PROBLEM DETAILS: Search the records below for the word "setItem". Copy each line where it occurs.

========================

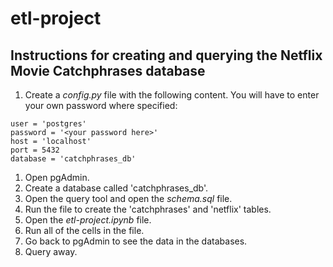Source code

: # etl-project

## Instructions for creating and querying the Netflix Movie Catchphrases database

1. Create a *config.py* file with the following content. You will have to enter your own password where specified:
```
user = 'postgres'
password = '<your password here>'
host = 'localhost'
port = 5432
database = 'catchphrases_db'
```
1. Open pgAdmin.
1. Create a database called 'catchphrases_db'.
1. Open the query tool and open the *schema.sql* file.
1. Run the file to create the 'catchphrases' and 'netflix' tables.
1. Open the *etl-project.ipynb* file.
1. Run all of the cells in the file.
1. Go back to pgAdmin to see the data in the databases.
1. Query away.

========================

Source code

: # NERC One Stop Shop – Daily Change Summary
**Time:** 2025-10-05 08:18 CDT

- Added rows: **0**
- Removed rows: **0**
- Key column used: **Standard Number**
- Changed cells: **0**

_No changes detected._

========================

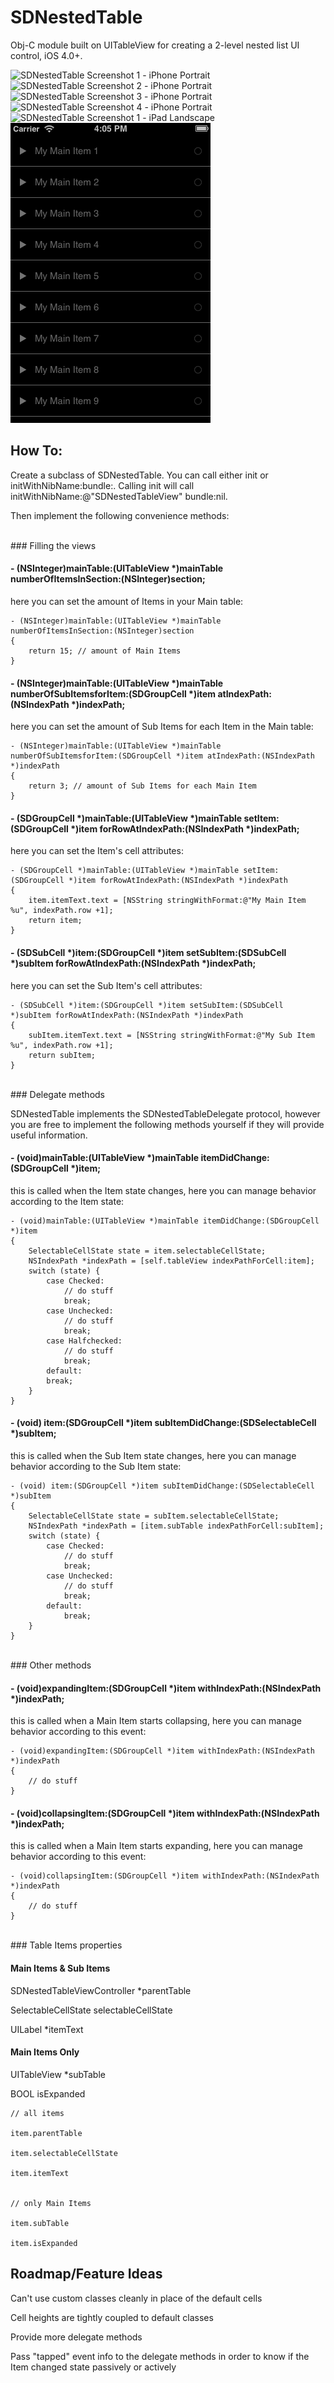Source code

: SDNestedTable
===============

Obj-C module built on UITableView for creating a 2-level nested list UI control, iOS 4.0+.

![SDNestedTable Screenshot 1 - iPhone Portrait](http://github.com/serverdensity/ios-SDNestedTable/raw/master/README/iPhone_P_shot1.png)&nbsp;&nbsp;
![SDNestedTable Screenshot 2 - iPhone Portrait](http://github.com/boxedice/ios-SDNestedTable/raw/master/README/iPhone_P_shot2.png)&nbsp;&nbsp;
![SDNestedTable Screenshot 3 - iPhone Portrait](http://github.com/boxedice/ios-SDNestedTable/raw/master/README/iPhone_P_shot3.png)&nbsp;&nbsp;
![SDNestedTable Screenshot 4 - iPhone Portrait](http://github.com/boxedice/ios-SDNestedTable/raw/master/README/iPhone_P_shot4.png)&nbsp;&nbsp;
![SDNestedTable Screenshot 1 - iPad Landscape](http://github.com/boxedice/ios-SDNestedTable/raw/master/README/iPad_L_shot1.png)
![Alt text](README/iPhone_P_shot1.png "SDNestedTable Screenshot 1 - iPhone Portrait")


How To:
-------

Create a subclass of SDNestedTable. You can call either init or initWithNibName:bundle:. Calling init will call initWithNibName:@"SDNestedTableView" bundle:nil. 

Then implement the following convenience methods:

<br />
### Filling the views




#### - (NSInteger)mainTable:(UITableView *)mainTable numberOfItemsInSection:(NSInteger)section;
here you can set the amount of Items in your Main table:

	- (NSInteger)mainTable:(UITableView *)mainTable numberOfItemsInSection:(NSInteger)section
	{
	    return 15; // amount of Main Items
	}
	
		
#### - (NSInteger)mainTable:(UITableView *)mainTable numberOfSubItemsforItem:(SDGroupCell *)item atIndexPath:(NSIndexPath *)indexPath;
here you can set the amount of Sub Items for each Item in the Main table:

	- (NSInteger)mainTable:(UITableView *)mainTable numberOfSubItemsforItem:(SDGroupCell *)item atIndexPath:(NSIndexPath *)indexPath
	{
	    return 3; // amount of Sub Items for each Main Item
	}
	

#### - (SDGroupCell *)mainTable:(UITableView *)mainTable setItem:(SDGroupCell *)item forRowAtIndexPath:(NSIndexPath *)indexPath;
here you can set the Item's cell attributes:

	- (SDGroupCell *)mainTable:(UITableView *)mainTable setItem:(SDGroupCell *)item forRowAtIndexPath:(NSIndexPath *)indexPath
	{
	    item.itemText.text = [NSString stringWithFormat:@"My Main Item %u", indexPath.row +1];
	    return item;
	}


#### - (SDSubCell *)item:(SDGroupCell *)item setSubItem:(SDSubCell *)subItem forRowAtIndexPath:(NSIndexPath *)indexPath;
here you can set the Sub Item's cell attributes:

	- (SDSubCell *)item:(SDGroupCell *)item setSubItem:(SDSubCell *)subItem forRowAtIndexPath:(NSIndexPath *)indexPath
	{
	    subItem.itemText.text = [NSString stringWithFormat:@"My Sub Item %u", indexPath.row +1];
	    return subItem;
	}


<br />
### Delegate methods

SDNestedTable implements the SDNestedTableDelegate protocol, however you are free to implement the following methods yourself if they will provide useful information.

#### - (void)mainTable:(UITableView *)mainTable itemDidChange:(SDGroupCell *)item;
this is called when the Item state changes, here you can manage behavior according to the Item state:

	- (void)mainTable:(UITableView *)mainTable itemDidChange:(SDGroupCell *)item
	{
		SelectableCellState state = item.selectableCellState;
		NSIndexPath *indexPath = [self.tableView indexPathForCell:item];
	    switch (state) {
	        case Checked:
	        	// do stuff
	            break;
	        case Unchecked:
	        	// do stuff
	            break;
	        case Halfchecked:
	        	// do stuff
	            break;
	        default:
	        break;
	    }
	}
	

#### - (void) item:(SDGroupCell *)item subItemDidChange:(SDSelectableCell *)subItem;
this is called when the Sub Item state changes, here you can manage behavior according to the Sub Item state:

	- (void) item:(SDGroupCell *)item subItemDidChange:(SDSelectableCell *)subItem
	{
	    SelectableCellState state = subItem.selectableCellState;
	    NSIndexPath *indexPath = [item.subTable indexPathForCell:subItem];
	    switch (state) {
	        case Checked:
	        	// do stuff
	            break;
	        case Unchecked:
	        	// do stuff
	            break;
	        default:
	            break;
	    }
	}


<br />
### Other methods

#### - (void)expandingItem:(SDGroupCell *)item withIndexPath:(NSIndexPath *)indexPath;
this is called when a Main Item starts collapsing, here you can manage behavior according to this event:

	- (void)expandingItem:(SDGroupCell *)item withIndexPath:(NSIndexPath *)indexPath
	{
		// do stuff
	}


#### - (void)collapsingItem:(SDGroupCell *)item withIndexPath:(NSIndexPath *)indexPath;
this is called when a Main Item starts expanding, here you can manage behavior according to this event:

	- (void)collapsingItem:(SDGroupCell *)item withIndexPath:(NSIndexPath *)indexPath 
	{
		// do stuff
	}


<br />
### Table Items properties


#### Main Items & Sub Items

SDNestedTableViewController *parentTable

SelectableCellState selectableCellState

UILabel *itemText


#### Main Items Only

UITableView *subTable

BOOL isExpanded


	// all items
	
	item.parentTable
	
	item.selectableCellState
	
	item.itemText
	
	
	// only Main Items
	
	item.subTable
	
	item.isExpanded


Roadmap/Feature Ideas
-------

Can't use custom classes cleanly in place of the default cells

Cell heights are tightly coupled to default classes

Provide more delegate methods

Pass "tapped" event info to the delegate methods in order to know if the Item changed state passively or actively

========================

EXPECTED OUTPUT:
#### - (SDGroupCell *)mainTable:(UITableView *)mainTable setItem:(SDGroupCell *)item forRowAtIndexPath:(NSIndexPath *)indexPath;
	- (SDGroupCell *)mainTable:(UITableView *)mainTable setItem:(SDGroupCell *)item forRowAtIndexPath:(NSIndexPath *)indexPath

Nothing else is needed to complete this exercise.